For the first time all spring and summer, when voters answered the question “Who is the stronger leader?” Obama beat his Republican foe.

The reversal is pretty dramatic. In March, those surveyed chose McCain as the stronger leader by a 53-40 margin. In June, McCain had a 47-44 lead. But in the August poll, Obama beats McCain by five points, 49-44. That is an 18-point switch in four months.

And later on (I just need to point this out)…

According to the Post/ABC poll, 64 percent of those surveyed think Obama is addressing the issues, and 29 percent believe he is intent on attacking McCain. The voters had a quite different picture of McCain, however, with 48 percent saying the Republican was primarily interested in attacking Obama and just 45 percent saying that McCain was addressing their concerns.

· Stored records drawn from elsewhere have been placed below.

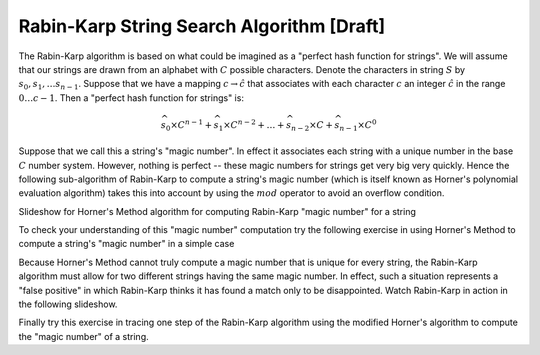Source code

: .. This file is part of the OpenDSA eTextbook project. See
.. http://algoviz.org/OpenDSA for more details.
.. Copyright (c) 2012-13 by the OpenDSA Project Contributors, and
.. distributed under an MIT open source license.

.. avmetadata:: 
   :author: Tom Naps and Sam Micka

Rabin-Karp String Search Algorithm [Draft]
===========================================

..
..

The Rabin-Karp algorithm is based on what could be imagined as a
"perfect hash function for strings".  We will assume that our
strings are drawn from an alphabet with :math:`C` possible
characters. Denote the characters in string :math:`S` by :math:`s_0,
s_1, \ldots s_{n-1}`.  Suppose that we have a mapping :math:`c
\rightarrow \hat{c}` that associates with each character :math:`c` an
integer :math:`\hat{c}` in the range :math:`0 \ldots c - 1`.  Then a
"perfect hash function for strings" is:

.. math::

 \widehat{s_0} \times C^{n-1} + \widehat{s_1} \times C^{n-2} + \ldots + \widehat{s_{n-2}} \times C + \widehat{s_{n-1}} \times C^0 

Suppose that we call this a string's "magic number".  In effect it
associates each string with a unique number in the base :math:`C`
number system.  However, nothing is perfect -- these magic numbers for
strings get very big very quickly.  Hence the following sub-algorithm
of Rabin-Karp to compute a string's magic number (which is itself
known as Horner's polynomial evaluation algorithm) takes this into
account by using the :math:`mod` operator to avoid an overflow
condition.

Slideshow for Horner's Method algorithm for computing Rabin-Karp "magic number" for a string

.. avembed:: AV/Development/Rabin_Karp_Horner_Slideshow.html ss 

To check your understanding of this "magic number" computation try the
following exercise in using Horner's Method to compute a string's
"magic number" in a simple case

.. avembed:: Exercises/Development/Rabin_Karp_Horners_Exercise.html ka

Because Horner's Method cannot truly compute a magic number that is
unique for every string, the Rabin-Karp algorithm must allow for two
different strings having the same magic number.  In effect, such a
situation represents a "false positive" in which Rabin-Karp thinks it
has found a match only to be disappointed.  Watch Rabin-Karp in action
in the following slideshow.

.. avembed:: AV/Development/Rabin_Karp_Algorithm_Slideshow.html ss

Finally try this exercise in tracing one step of the Rabin-Karp
algorithm using the modified Horner's algorithm to compute the "magic
number" of a string.

.. avembed:: Exercises/Development/Rabin_Karp_Next_Step.html ka





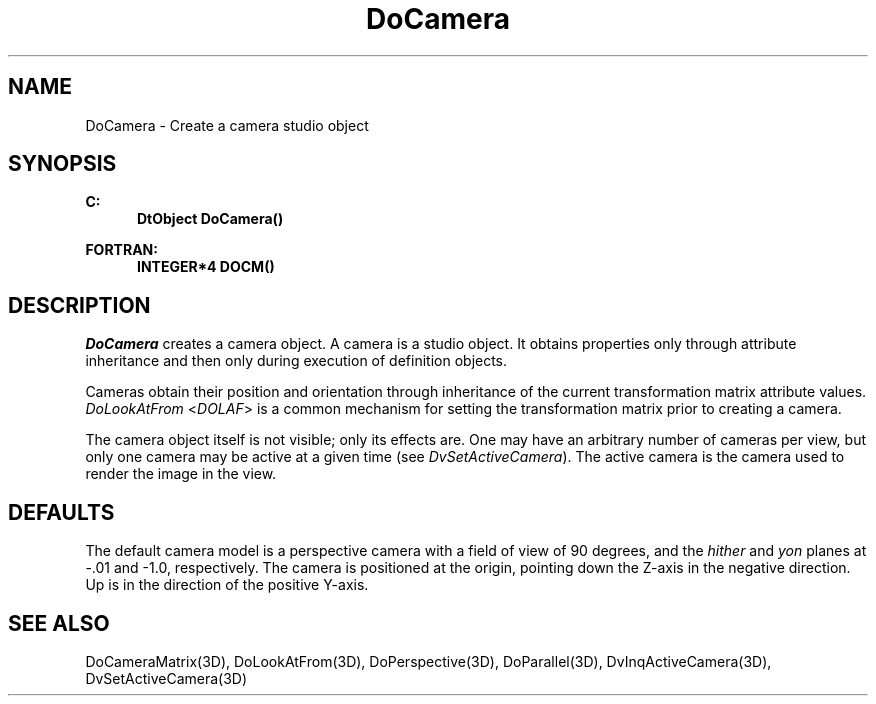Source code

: .\"#ident "%W% %G%"
.\"
.\" # Copyright (C) 1994 Kubota Graphics Corp.
.\" # 
.\" # Permission to use, copy, modify, and distribute this material for
.\" # any purpose and without fee is hereby granted, provided that the
.\" # above copyright notice and this permission notice appear in all
.\" # copies, and that the name of Kubota Graphics not be used in
.\" # advertising or publicity pertaining to this material.  Kubota
.\" # Graphics Corporation MAKES NO REPRESENTATIONS ABOUT THE ACCURACY
.\" # OR SUITABILITY OF THIS MATERIAL FOR ANY PURPOSE.  IT IS PROVIDED
.\" # "AS IS", WITHOUT ANY EXPRESS OR IMPLIED WARRANTIES, INCLUDING THE
.\" # IMPLIED WARRANTIES OF MERCHANTABILITY AND FITNESS FOR A PARTICULAR
.\" # PURPOSE AND KUBOTA GRAPHICS CORPORATION DISCLAIMS ALL WARRANTIES,
.\" # EXPRESS OR IMPLIED.
.\"
.TH DoCamera 3D  "Dore"
.SH NAME
DoCamera \- Create a camera studio object
.SH SYNOPSIS
.nf
.ft 3
C:
.in  +.5i
DtObject DoCamera()
.sp
.in -.5i
FORTRAN:
.in +.5i
INTEGER*4 DOCM()
.in -.5i
.fi
.SH DESCRIPTION
.IX DOCM
.IX DoCamera
\f2DoCamera\fP creates a camera object.
A camera is a studio object.  It obtains properties only
through attribute inheritance and then only during execution
of definition objects.
.PP
Cameras obtain their position and orientation through inheritance of
the current transformation matrix attribute values.
\f2DoLookAtFrom\fP <\f2DOLAF\fP> is a common mechanism for 
setting the transformation matrix prior to creating a camera.
.PP
The camera object itself is not visible; only its effects are.
One may have an arbitrary number of cameras per view, but only one camera may
be active at a given time (see \f2DvSetActiveCamera\fP).
The active camera is the camera used to render the image in the view.
.SH DEFAULTS
The default camera model is a perspective camera with a field of view
of 90 degrees, and the \f2hither\fP and \f2yon\fP planes at -.01 and -1.0,
respectively.  The camera is positioned at the origin, pointing down
the Z-axis in the negative direction.  Up is in the direction of the
positive Y-axis.
.SH "SEE ALSO"
.na
.nh
DoCameraMatrix(3D), DoLookAtFrom(3D), DoPerspective(3D), DoParallel(3D),
DvInqActiveCamera(3D), DvSetActiveCamera(3D)
.ad
.hy
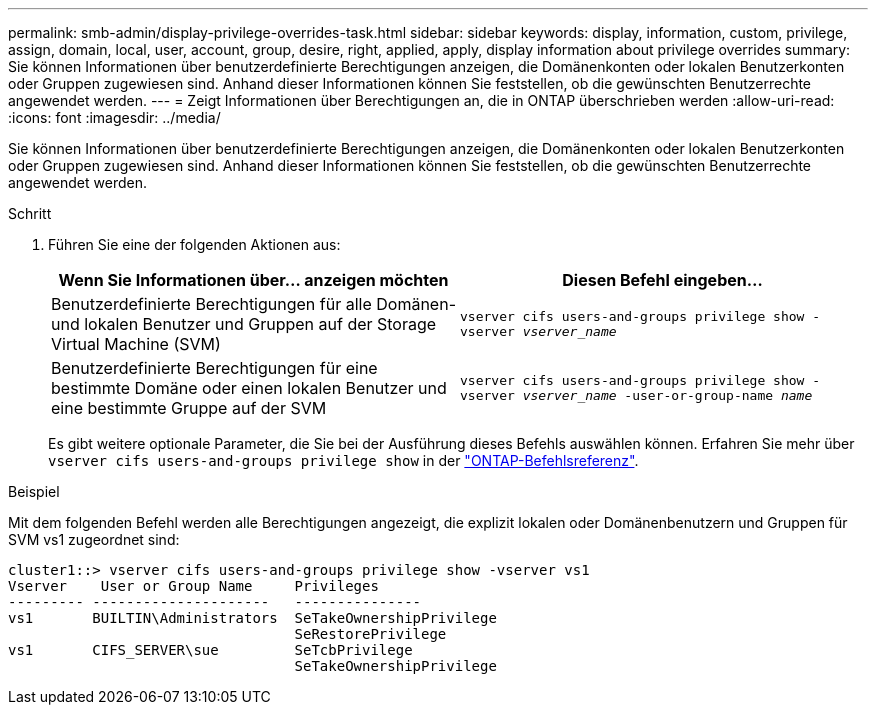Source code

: ---
permalink: smb-admin/display-privilege-overrides-task.html 
sidebar: sidebar 
keywords: display, information, custom, privilege, assign, domain, local, user, account, group, desire, right, applied, apply, display information about privilege overrides 
summary: Sie können Informationen über benutzerdefinierte Berechtigungen anzeigen, die Domänenkonten oder lokalen Benutzerkonten oder Gruppen zugewiesen sind. Anhand dieser Informationen können Sie feststellen, ob die gewünschten Benutzerrechte angewendet werden. 
---
= Zeigt Informationen über Berechtigungen an, die in ONTAP überschrieben werden
:allow-uri-read: 
:icons: font
:imagesdir: ../media/


[role="lead"]
Sie können Informationen über benutzerdefinierte Berechtigungen anzeigen, die Domänenkonten oder lokalen Benutzerkonten oder Gruppen zugewiesen sind. Anhand dieser Informationen können Sie feststellen, ob die gewünschten Benutzerrechte angewendet werden.

.Schritt
. Führen Sie eine der folgenden Aktionen aus:
+
|===
| Wenn Sie Informationen über... anzeigen möchten | Diesen Befehl eingeben... 


 a| 
Benutzerdefinierte Berechtigungen für alle Domänen- und lokalen Benutzer und Gruppen auf der Storage Virtual Machine (SVM)
 a| 
`vserver cifs users-and-groups privilege show -vserver _vserver_name_`



 a| 
Benutzerdefinierte Berechtigungen für eine bestimmte Domäne oder einen lokalen Benutzer und eine bestimmte Gruppe auf der SVM
 a| 
`vserver cifs users-and-groups privilege show -vserver _vserver_name_ -user-or-group-name _name_`

|===
+
Es gibt weitere optionale Parameter, die Sie bei der Ausführung dieses Befehls auswählen können. Erfahren Sie mehr über `vserver cifs users-and-groups privilege show` in der link:https://docs.netapp.com/us-en/ontap-cli/vserver-cifs-users-and-groups-privilege-show.html["ONTAP-Befehlsreferenz"^].



.Beispiel
Mit dem folgenden Befehl werden alle Berechtigungen angezeigt, die explizit lokalen oder Domänenbenutzern und Gruppen für SVM vs1 zugeordnet sind:

[listing]
----
cluster1::> vserver cifs users-and-groups privilege show -vserver vs1
Vserver    User or Group Name     Privileges
--------- ---------------------   ---------------
vs1       BUILTIN\Administrators  SeTakeOwnershipPrivilege
                                  SeRestorePrivilege
vs1       CIFS_SERVER\sue         SeTcbPrivilege
                                  SeTakeOwnershipPrivilege
----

The Post/ABC survey ratified the results of the Battleground Poll, a survey taken by a bipartisan team of pollsters, which was released earlier this month. When asked who was waging the more negative campaign, respondents in the Battleground survey chose McCain over Obama by 50 to 21 percent. Today’s CNN-Gallup poll had a similar result, with nearly half of those polled saying McCain had attacked Obama unfairly.

As McCain said after surviving Romney’s televised assaults in the Republican primary season, “Negative campaigns don’t work.”

We’ll have to wait for additional polls that reinforce these results, but there certainly are drawbacks to running a negative campaign, and McCain may be beginning to feel them. In the meantime, the Democratic (and later, Republican) National Convention(s) will throw all of the polling for a loop.

A little over two months to go. Oh boy! :roll: :razz:

Don’t Worry About ’08?

The Myth of a Toss-Up Election

Except for a few days when the Gallup and Rasmussen tracking polls showed a tie, Barack Obama has led John McCain in every national poll in the past two months. Obama’s average margin has consistently been in the 4-6 point range during this time. By contrast, the polls in 2000 and 2004 showed much more variation over time. State polling results have also consistently given Obama the advantage. According to realclearpolitics.com, Obama is currently leading in 26 states and the District of Columbia with a total of 322 electoral votes; McCain is currently leading in 24 states with a total of 216 electoral votes. Obama is leading in every state carried by John Kerry in 2004 along with six states carried by George Bush: Iowa, New Mexico, Ohio, Indiana, Nevada and Colorado. A seventh Bush state, Virginia, is tied.

Obama is leading in 11 of the 12 swing states that were decided by a margin of five points or less in 2004 including five of the six that were carried by George Bush. And while Obama has a comfortable lead in every state that John Kerry won by a margin of more than five points in 2004, McCain is in a difficult battle in a number of states that Bush carried by a margin of more than five points including such solidly red states as Indiana, Montana, North Dakota, Virginia, and North Carolina.

And remember these June and July polls may well understate Obama’s eventual margin. Ronald Reagan did not capitalize on the huge structural advantage Republicans enjoyed in 1980 until after the party conventions and presidential debate. It took a while and a sufficient level of comfort with the challenger for anti-Carter votes to translate into support for Reagan. If Obama’s performance over the last eighteen months is any guide, a similar pattern could unfold in 2008.

A hopeful analysis in the face of media coverage that paints a precarious Obama lead, and today’s USA TODAY/Gallup poll with McCain actually ahead by 4%. Note, however, that with such a small sample size, the difference is within the margin of error, and the first article’s authors have a credible claim that McCain still faces a huge uphill battle despite any tightening of the polls. The inequity in fundraising alone would make a McCain win a huge historical upset. I think the big worry now is Obama support melting away come late September or October, as voters realign with the comfortable “old white dude” candidate. Barring any huge unforecastable political revelations / events, of course.